The Mechanistic View of the Brain and Its Implications
If we adopt a mechanistic view of the brain, aligning it with deterministic physical processes, the notion of human creativity and free will comes into question. This perspective compels us to reconsider our definition of creativity. Are human creative endeavors truly novel, or are they the result of complex, deterministic, yet unpredictable brain processes?
Conclusion
In summation, when we enable computers to access sources of input beyond the initial programming, especially elements of randomness, they gain the potential to produce novelty that is not preconceived by their programmers. The evolutionary process serves as a testament to the richness of novelty that can emerge from mechanistic systems governed by random variations. If we redefine randomness as unpredictability within a deterministic framework, we must also reevaluate the concept of human creativity if we consider the brain to be a mechanistic entity. Thus, the potential for computers to exhibit creativity, in their unique mechanistic and unpredictable manner, emerges not just as a theoretical possibility but as a tangible reality. This perspective not only reshapes our understanding of machine intelligence but also challenges our perceptions of human creativity and ingenuity.

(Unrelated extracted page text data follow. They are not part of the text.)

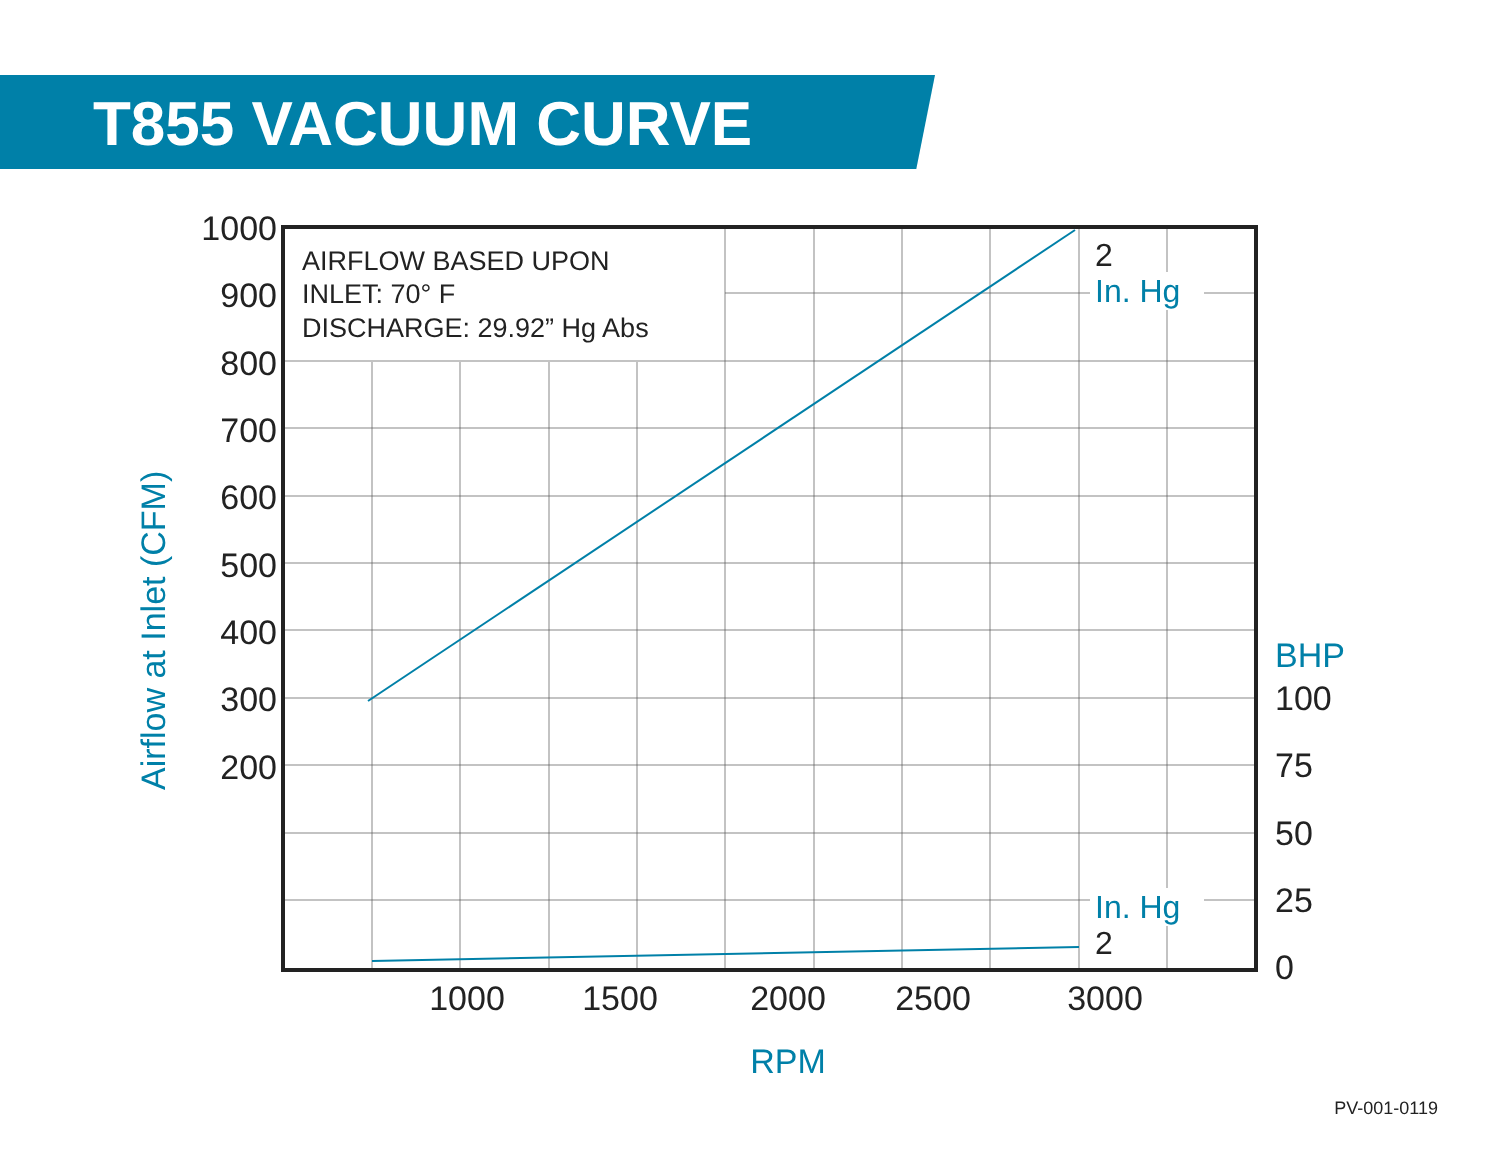T855 VACUUM CURVE
AIRFLOW BASED UPON
INLET: 70° F
DISCHARGE: 29.92” Hg Abs
1000
900
800
700
600
500
400
300
200
Airflow at Inlet (CFM)
2
2
In. Hg
In. Hg
BHP
100
75
50
25
0
1000
1500
2000
2500
3000
RPM
PV-001-0119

Countess of Lovelace, ‘Translator's notes to an article on Babbage's Analytical Engiro’, Scientific Memoirs (ed. by R. Taylor), vol. 3 (1842), 691–731.
Sprevak, Colombo (ed.), The Routledge Handbook of the Computational Mind (2019)
Stephen Wolfram, What Is ChatGPT Doing … and Why Does It Work? (2023)
This is essentially what all Generative AI models like GANs, Diffusion models, LLMs etc. do - they statistically estimate a conditional probability distribution. Generation means sampling from this probability distribution.
This apparent randomness due to unpredictibility is called epistemic randomness.